Actually, rather than review X-Men: The Last Stand, I have an interactive simulation of watching the movie for you to try at home.
1) Take all your X-Men comics, all your old classics and the new ones, and put them in a big pile. If you have copies of the cartoon or the first two movies, throw those on the pile as well.
2) Set the pile ablaze with some fantastic pyrotechnics -- sparklers, cherry bombs, roman candles, whatever you have. Say some cheesy one-liners as it all burns.
3) Once the flames die down, take a giant crap on top of the ashes.
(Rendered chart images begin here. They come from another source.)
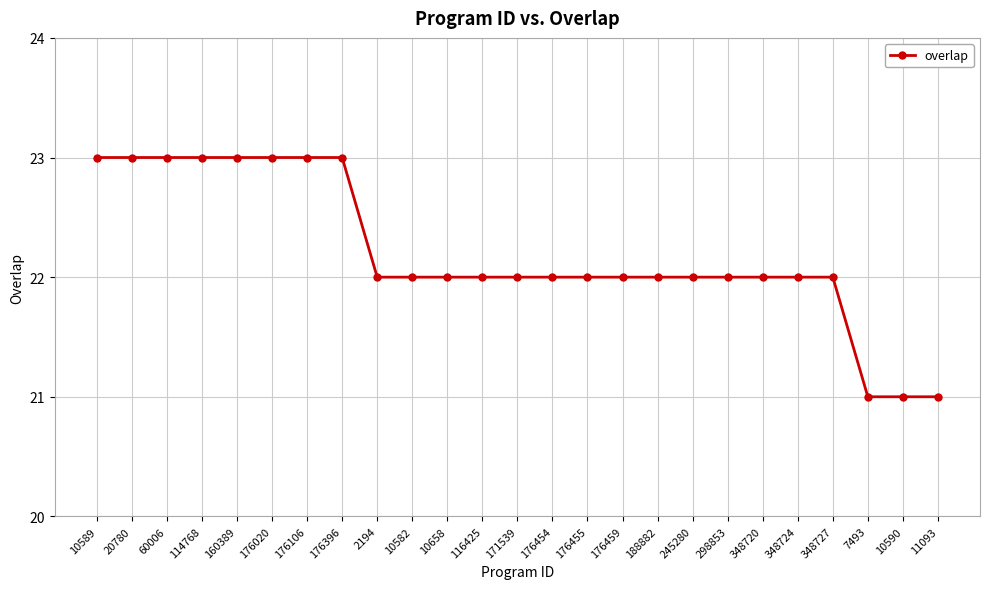

Reading left to right, transcribe all the data shown in this chart.

23	23	23	23	23	23	23	23	22	22	22	22	22	22	22	22	22	22	22	22	22	22	21	21	21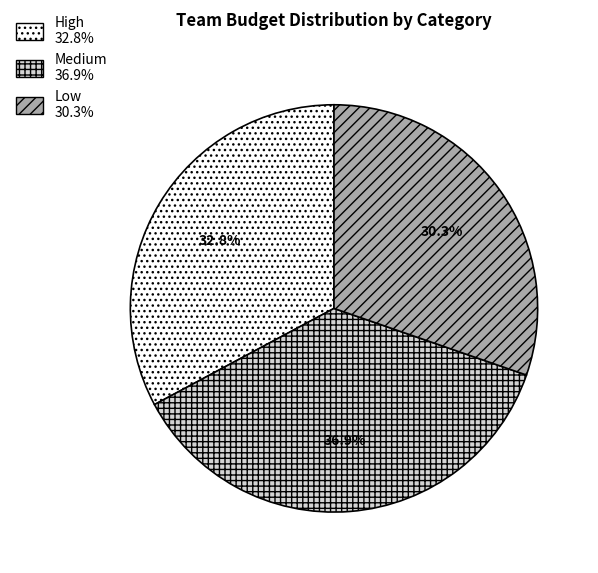

Is there any slice that represents more than half of the pie?

No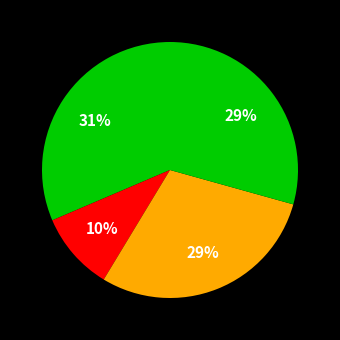

How many segments does this pie chart have?

4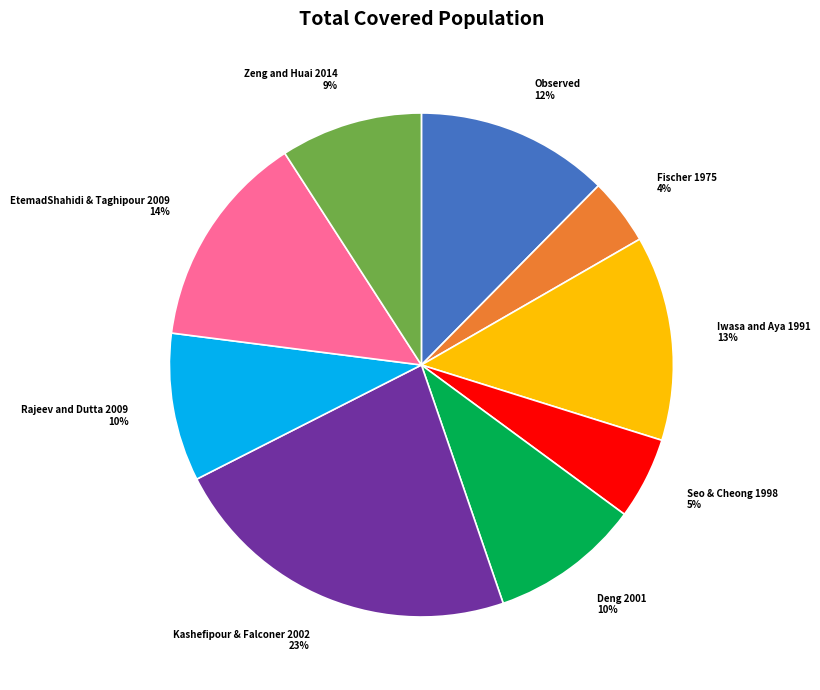

Count the number of slices in the pie.

9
Bury the whole mess under ten feet of dirt.
4) Charge everyone $10 to see it.

Comments (2)
I couldn't agree more. When we finished the movie, I told my wife that somebody must have hired a team of writers with no previous exposure to X-men, gave them all a one paragraph blurb - mainly about their powers - and told them to knock themselves out.
Posted by Chance | May 30, 2006 6:42 PM
Posted on May 30, 2006 18:42
My review never got finished because every time i tried to write it i just became filled with blood lust and immediately had to kill Brett Ratner. I applaud you for being able to actually put nearly 100 coherrant words together to describe that unholy abomination.
All i can say is Ratner really lived up to the fans expectations.